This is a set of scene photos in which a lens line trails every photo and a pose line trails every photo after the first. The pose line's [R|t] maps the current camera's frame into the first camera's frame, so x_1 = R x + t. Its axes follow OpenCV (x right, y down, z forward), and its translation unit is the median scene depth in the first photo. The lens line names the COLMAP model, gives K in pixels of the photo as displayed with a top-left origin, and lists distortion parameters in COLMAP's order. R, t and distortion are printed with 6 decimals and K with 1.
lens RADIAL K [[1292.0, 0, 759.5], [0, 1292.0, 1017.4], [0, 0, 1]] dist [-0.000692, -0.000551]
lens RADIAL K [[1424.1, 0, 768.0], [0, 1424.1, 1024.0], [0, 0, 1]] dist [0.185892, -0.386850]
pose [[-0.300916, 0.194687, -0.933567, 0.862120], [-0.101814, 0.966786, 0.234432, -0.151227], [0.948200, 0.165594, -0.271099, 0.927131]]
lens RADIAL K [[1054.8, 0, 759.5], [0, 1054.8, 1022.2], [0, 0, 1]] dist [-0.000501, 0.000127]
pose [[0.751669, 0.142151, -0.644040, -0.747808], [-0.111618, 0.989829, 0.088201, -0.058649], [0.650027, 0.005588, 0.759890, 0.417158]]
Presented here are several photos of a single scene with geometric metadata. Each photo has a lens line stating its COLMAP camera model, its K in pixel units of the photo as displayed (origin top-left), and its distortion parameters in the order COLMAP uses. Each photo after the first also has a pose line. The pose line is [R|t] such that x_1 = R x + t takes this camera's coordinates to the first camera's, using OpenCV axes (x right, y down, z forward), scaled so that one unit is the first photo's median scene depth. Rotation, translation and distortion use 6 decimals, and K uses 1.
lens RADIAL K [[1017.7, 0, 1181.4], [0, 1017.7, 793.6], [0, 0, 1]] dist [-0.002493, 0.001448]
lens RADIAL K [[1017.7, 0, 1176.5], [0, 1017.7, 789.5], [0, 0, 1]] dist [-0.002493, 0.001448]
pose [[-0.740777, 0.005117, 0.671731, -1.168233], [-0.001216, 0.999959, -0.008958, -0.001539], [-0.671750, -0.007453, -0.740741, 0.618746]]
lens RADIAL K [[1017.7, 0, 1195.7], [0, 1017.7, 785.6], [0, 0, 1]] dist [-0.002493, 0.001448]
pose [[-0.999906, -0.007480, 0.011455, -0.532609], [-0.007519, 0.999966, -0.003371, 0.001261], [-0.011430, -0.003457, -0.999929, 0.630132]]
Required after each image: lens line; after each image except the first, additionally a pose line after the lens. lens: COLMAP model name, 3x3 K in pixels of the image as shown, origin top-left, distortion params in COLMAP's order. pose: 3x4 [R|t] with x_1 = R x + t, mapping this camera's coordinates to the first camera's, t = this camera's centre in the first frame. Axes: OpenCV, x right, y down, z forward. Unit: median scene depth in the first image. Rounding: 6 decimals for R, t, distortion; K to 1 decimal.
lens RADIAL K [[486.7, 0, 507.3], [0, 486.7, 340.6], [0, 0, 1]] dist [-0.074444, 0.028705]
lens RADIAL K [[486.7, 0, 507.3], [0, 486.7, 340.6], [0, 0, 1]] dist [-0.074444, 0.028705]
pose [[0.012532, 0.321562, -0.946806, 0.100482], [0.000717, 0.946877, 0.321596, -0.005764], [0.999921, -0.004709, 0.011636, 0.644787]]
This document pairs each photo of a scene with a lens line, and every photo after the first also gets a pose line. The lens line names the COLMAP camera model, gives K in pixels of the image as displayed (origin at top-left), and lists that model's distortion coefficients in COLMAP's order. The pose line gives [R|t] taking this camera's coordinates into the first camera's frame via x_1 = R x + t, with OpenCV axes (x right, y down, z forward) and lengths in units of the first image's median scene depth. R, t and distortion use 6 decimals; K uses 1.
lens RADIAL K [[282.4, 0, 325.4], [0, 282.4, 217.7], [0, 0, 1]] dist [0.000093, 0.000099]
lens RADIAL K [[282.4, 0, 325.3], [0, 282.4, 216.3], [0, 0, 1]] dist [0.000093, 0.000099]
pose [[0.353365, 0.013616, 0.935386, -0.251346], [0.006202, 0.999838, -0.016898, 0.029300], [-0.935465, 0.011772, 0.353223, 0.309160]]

-=-=-

Render all of the data above as a numbered list with one line per item, and leave out any blank lines.

__Answer to this problem__
1. This is a set of scene photos in which a lens line trails every photo and a pose line trails every photo after the first. The pose line's [R|t] maps the current camera's frame into the first camera's frame, so x_1 = R x + t. Its axes follow OpenCV (x right, y down, z forward), and its translation unit is the median scene depth in the first photo. The lens line names the COLMAP model, gives K in pixels of the photo as displayed with a top-left origin, and lists distortion parameters in COLMAP's order. R, t and distortion are printed with 6 decimals and K with 1.
2. lens RADIAL K [[1292.0, 0, 759.5], [0, 1292.0, 1017.4], [0, 0, 1]] dist [-0.000692, -0.000551]
3. lens RADIAL K [[1424.1, 0, 768.0], [0, 1424.1, 1024.0], [0, 0, 1]] dist [0.185892, -0.386850]
4. pose [[-0.300916, 0.194687, -0.933567, 0.862120], [-0.101814, 0.966786, 0.234432, -0.151227], [0.948200, 0.165594, -0.271099, 0.927131]]
5. lens RADIAL K [[1054.8, 0, 759.5], [0, 1054.8, 1022.2], [0, 0, 1]] dist [-0.000501, 0.000127]
6. pose [[0.751669, 0.142151, -0.644040, -0.747808], [-0.111618, 0.989829, 0.088201, -0.058649], [0.650027, 0.005588, 0.759890, 0.417158]]
7. Presented here are several photos of a single scene with geometric metadata. Each photo has a lens line stating its COLMAP camera model, its K in pixel units of the photo as displayed (origin top-left), and its distortion parameters in the order COLMAP uses. Each photo after the first also has a pose line. The pose line is [R|t] such that x_1 = R x + t takes this camera's coordinates to the first camera's, using OpenCV axes (x right, y down, z forward), scaled so that one unit is the first photo's median scene depth. Rotation, translation and distortion use 6 decimals, and K uses 1.
8. lens RADIAL K [[1017.7, 0, 1181.4], [0, 1017.7, 793.6], [0, 0, 1]] dist [-0.002493, 0.001448]
9. lens RADIAL K [[1017.7, 0, 1176.5], [0, 1017.7, 789.5], [0, 0, 1]] dist [-0.002493, 0.001448]
10. pose [[-0.740777, 0.005117, 0.671731, -1.168233], [-0.001216, 0.999959, -0.008958, -0.001539], [-0.671750, -0.007453, -0.740741, 0.618746]]
11. lens RADIAL K [[1017.7, 0, 1195.7], [0, 1017.7, 785.6], [0, 0, 1]] dist [-0.002493, 0.001448]
12. pose [[-0.999906, -0.007480, 0.011455, -0.532609], [-0.007519, 0.999966, -0.003371, 0.001261], [-0.011430, -0.003457, -0.999929, 0.630132]]
13. Required after each image: lens line; after each image except the first, additionally a pose line after the lens. lens: COLMAP model name, 3x3 K in pixels of the image as shown, origin top-left, distortion params in COLMAP's order. pose: 3x4 [R|t] with x_1 = R x + t, mapping this camera's coordinates to the first camera's, t = this camera's centre in the first frame. Axes: OpenCV, x right, y down, z forward. Unit: median scene depth in the first image. Rounding: 6 decimals for R, t, distortion; K to 1 decimal.
14. lens RADIAL K [[486.7, 0, 507.3], [0, 486.7, 340.6], [0, 0, 1]] dist [-0.074444, 0.028705]
15. lens RADIAL K [[486.7, 0, 507.3], [0, 486.7, 340.6], [0, 0, 1]] dist [-0.074444, 0.028705]
16. pose [[0.012532, 0.321562, -0.946806, 0.100482], [0.000717, 0.946877, 0.321596, -0.005764], [0.999921, -0.004709, 0.011636, 0.644787]]
17. This document pairs each photo of a scene with a lens line, and every photo after the first also gets a pose line. The lens line names the COLMAP camera model, gives K in pixels of the image as displayed (origin at top-left), and lists that model's distortion coefficients in COLMAP's order. The pose line gives [R|t] taking this camera's coordinates into the first camera's frame via x_1 = R x + t, with OpenCV axes (x right, y down, z forward) and lengths in units of the first image's median scene depth. R, t and distortion use 6 decimals; K uses 1.
18. lens RADIAL K [[282.4, 0, 325.4], [0, 282.4, 217.7], [0, 0, 1]] dist [0.000093, 0.000099]
19. lens RADIAL K [[282.4, 0, 325.3], [0, 282.4, 216.3], [0, 0, 1]] dist [0.000093, 0.000099]
20. pose [[0.353365, 0.013616, 0.935386, -0.251346], [0.006202, 0.999838, -0.016898, 0.029300], [-0.935465, 0.011772, 0.353223, 0.309160]]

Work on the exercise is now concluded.